▶ _What is needed_:
Every line of the entries below that mentions "Asie" is to be copied out.

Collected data
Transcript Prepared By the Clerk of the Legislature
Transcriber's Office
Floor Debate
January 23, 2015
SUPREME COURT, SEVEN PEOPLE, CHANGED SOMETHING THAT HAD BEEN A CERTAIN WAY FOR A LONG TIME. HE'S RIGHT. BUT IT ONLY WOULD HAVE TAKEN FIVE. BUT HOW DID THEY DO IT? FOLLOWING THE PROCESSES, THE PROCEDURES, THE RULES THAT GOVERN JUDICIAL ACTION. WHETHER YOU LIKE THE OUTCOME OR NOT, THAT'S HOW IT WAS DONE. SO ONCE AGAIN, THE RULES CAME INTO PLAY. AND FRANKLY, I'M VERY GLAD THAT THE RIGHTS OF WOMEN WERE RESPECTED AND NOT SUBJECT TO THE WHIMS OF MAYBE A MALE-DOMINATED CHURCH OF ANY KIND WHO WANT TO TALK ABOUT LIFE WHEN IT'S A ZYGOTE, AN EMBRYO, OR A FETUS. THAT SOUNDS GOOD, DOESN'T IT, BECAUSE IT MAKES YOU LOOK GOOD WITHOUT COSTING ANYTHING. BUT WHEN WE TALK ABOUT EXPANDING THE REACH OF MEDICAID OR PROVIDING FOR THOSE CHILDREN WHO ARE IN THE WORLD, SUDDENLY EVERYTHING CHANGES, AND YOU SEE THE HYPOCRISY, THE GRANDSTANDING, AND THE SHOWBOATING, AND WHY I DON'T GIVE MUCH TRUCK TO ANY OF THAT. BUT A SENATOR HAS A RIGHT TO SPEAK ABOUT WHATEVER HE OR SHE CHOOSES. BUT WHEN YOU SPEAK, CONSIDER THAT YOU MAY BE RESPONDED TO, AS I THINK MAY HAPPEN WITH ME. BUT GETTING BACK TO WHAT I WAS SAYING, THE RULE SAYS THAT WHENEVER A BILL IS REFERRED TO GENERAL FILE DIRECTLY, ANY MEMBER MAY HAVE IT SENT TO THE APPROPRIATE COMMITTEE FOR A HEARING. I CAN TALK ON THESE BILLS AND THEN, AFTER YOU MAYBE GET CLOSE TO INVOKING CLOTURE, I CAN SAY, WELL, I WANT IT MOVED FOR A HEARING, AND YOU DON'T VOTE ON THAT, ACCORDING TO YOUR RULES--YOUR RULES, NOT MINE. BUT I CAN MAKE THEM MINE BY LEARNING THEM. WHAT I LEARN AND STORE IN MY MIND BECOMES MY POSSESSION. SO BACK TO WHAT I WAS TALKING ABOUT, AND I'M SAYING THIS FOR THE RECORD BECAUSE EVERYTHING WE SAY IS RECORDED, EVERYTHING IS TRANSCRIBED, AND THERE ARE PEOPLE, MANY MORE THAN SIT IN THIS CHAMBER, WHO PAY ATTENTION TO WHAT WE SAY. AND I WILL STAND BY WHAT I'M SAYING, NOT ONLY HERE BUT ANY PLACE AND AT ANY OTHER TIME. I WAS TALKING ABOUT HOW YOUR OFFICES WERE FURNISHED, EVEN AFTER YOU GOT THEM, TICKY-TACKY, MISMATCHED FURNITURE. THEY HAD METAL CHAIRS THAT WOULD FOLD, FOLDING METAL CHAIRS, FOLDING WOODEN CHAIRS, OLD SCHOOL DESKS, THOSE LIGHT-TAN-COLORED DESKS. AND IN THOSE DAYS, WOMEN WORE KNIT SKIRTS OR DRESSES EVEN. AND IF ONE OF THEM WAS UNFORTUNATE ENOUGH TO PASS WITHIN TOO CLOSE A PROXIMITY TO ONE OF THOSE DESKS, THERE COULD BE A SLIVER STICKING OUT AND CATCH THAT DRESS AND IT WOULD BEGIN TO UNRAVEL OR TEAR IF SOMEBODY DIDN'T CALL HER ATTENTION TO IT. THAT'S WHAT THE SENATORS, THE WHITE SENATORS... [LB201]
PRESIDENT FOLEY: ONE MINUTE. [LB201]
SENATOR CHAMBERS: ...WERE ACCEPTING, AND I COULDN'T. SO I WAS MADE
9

---

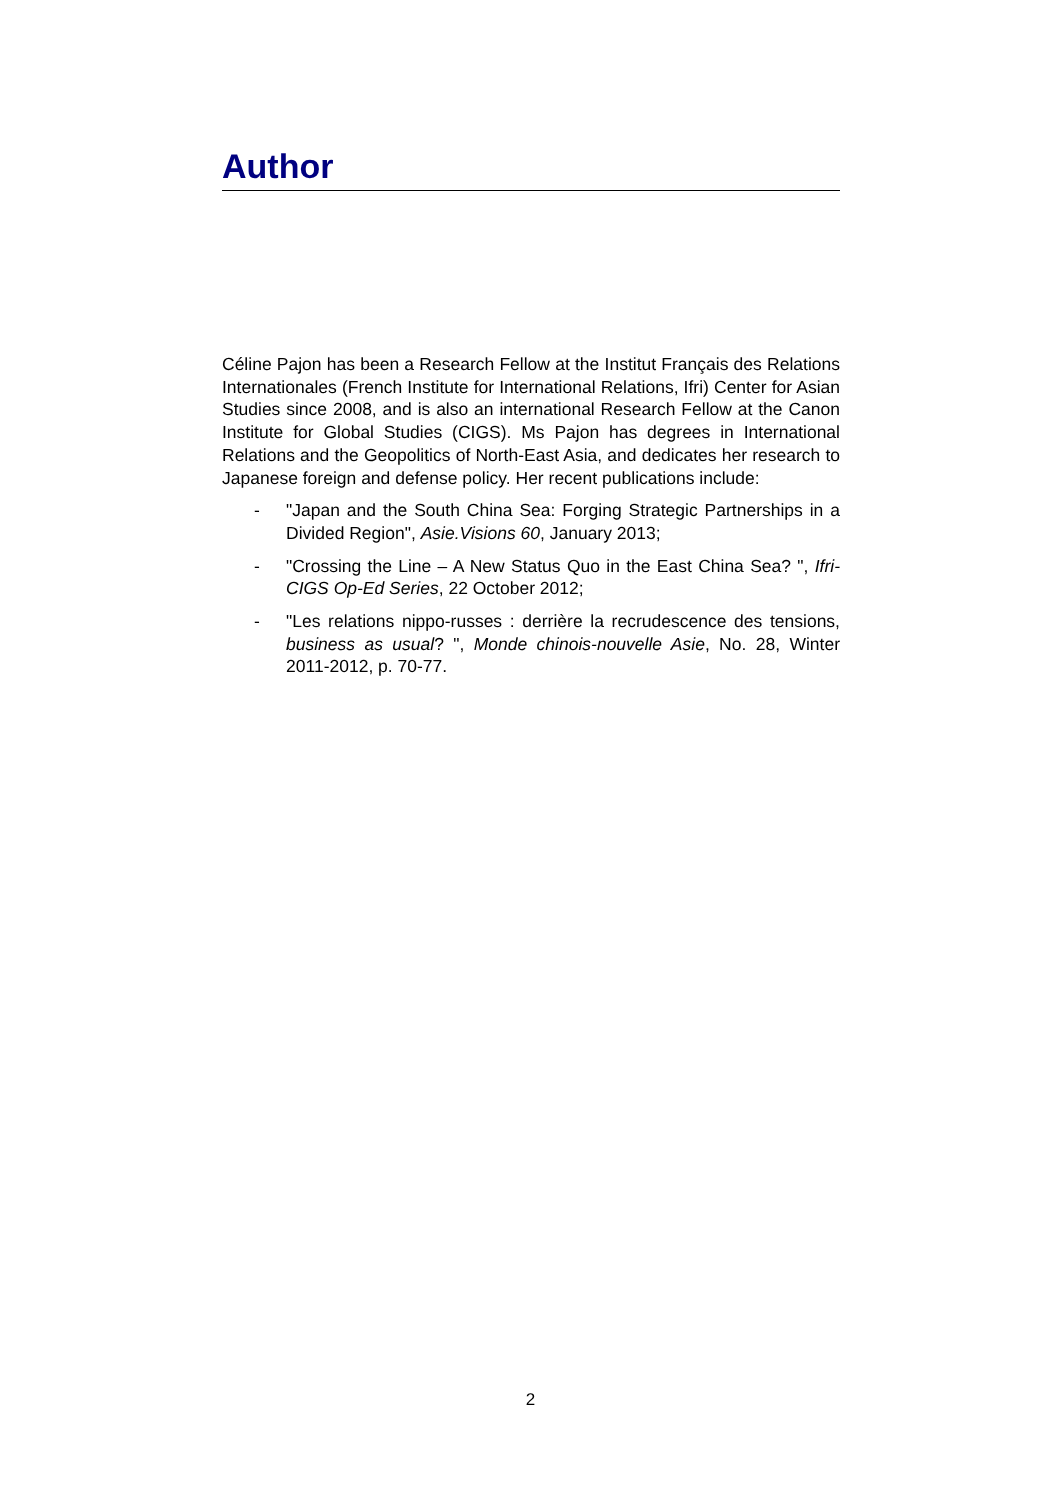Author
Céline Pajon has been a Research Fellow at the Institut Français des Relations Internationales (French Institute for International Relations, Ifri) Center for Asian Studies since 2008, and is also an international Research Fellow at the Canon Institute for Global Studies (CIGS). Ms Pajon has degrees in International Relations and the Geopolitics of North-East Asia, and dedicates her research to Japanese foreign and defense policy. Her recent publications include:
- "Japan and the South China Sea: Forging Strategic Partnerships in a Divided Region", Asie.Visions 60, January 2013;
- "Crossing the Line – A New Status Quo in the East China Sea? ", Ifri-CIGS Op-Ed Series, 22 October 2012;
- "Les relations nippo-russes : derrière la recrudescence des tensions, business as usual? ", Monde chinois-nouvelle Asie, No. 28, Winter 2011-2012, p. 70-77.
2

▶ _Result below_:
- "Japan and the South China Sea: Forging Strategic Partnerships in a Divided Region", Asie.Visions 60, January 2013;
- "Les relations nippo-russes : derrière la recrudescence des tensions, business as usual? ", Monde chinois-nouvelle Asie, No. 28, Winter 2011-2012, p. 70-77.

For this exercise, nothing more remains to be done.